С минуту я постояла на тротуаре, пытаясь сориентироваться. Облегчение от того, что я хоть ненадолго вырвалась на свободу, кружило голову. Нью-йоркский Сохо напоминал более шикарную версию лондонской Бонд-стрит: галереи размерами с товарные склады перемежались с дорогими бутиками, в которые Я-Не-Должна-Заходить-Ни-Под-Каким-Видом. В доме напротив, судя по его угрюмой наружности, располагалась еще одна галерея. Неожиданно дверь на мрачном фасаде отворилась, и на улицу вышли два человека в черном. В руках они крепко держали большие пенопластовые чашки, а над чашками вился парок. Черная одежда служила отличным фоном для едва заметных клубов пара. Очень приятное зрелище. Я перебежала улицу и поднялась по ступеням.

Интерьер напоминал какое-нибудь кафе в Ковент-гарден, только увеличенное до невероятных размеров. Те же черные столы; те же неумелые картины на стенах; такая же приятная глазу, но неловкая обслуга; та же черная доска, на которой причудливым почерком перечислялись «вкусные, но полезные для здоровья» блюда; те же объявления о семинарах, посвященных вегетарианству в учении Юнга. Имелся даже мраморный прилавок, где высились блюда с аппетитной выпечкой. Вот только в Ковент-Гарден не навешивают на все тарелки бумажки с надписями «без жира», «без молока» и «без яиц». Да и нет там семнадцати видов кофе – некоторые небось быстрее выпиваются, чем готовятся.

Ощущение дежа-вю усилилось, когда простенький заказ – мокко и большой кусок морковного пирога – мне пришлось трижды повторить бармену. Он мотал косичками и мечтательно рассматривал свою очаровательную морду в большом зеркале на дальней стене. Кретины, возомнившие себя будущими супермоделями или актерами, во всем мире одинаковы.

Наконец юнец неловко повозился с кофейным агрегатом и выдал мне мокко, послав своему отражению скромную улыбку триумфатора. Отрезая кусок пирога, он от сосредоточенности высунул кончик языка. Ну вот, справился, старательный ты наш.
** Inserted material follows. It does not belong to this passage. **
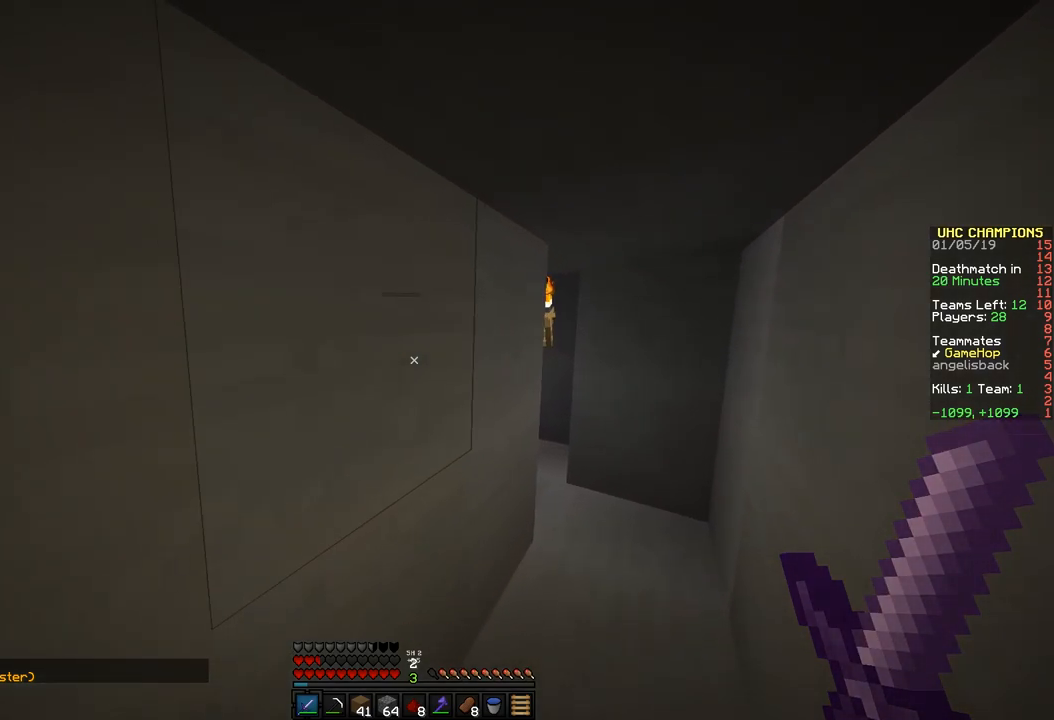
{"keys": ["d", "w"], "mouse": [], "events": []}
Я поискала глазами свободный столик. Из дальнего угла кто-то помахал рукой. Неужто мне? Я неуверенно направилась в ту сторону. Если звали кого-то другого, то буду выглядеть идиоткой, но в незнакомом городе подобные мелочи меня не волновали.

За столиком сидели Сюзанна и Дон. Я глазам своим не поверила, увидев этот невероятный дуэт. А еще думала, что моего бегства из галереи никто не заметит. Сюзанна смотрела на тусклую пленку, затянувшую ее капуччино, у которого давным-давно осела пена. К кофе она даже не притронулась. Сюзанна выглядела так, будто не способна проглотить и глотка. Насколько я знала, известие о смерти Кейт не ввергло ее в слезы. Вместо этого Сюзанна, похоже, ушла в себя. Движения как у марионетки, которую дергают за веревочки, взгляд далекий-далекий – глаза все замечают, но ни на что не реагируют.

Рукой мне махал Дон. Перед ним стояли две пустые тарелки, вложенные одна в другую. Тем не менее, Дон уставился на мой морковный пирог с прямодушием обезьяны, алчущей последнего куска на чаепитии для шимпанзе.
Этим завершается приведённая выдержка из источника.